Page-level text extractions

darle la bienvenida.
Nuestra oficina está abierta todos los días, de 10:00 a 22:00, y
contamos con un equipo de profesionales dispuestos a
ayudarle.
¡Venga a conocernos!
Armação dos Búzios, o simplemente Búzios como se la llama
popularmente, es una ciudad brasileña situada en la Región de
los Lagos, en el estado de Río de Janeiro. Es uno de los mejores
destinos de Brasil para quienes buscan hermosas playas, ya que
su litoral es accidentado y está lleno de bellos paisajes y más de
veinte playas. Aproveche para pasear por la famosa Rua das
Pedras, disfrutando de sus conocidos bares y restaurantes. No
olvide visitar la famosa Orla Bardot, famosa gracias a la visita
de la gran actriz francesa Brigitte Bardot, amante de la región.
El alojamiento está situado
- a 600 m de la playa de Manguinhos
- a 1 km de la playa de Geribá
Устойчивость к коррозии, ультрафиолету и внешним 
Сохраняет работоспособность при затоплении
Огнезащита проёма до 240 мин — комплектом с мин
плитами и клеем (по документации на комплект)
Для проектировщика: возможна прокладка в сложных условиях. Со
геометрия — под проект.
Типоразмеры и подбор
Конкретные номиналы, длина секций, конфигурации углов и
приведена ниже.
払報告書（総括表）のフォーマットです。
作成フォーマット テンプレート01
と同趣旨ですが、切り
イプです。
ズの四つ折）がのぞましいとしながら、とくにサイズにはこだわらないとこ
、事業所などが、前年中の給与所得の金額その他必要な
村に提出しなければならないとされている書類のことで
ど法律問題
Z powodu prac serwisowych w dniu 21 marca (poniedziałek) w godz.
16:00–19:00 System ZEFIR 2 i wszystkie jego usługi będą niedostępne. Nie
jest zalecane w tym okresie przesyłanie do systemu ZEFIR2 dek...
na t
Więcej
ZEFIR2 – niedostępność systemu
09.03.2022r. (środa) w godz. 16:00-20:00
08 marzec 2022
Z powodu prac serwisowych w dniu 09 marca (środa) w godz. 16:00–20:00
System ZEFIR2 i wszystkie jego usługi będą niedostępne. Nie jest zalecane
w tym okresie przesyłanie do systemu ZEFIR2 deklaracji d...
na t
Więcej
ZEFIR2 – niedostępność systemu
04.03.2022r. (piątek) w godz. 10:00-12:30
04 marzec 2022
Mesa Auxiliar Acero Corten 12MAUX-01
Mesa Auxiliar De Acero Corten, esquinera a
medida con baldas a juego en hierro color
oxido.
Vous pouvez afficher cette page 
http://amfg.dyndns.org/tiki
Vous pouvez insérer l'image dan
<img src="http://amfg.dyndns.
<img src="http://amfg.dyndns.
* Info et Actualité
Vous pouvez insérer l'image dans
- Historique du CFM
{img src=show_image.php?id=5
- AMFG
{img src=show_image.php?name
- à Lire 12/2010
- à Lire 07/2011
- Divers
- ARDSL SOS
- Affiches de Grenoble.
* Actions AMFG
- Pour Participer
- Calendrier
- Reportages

**Work to complete**
Report how many lines in the records above contain the word "okresie", giving only the number.

**Solution below**
2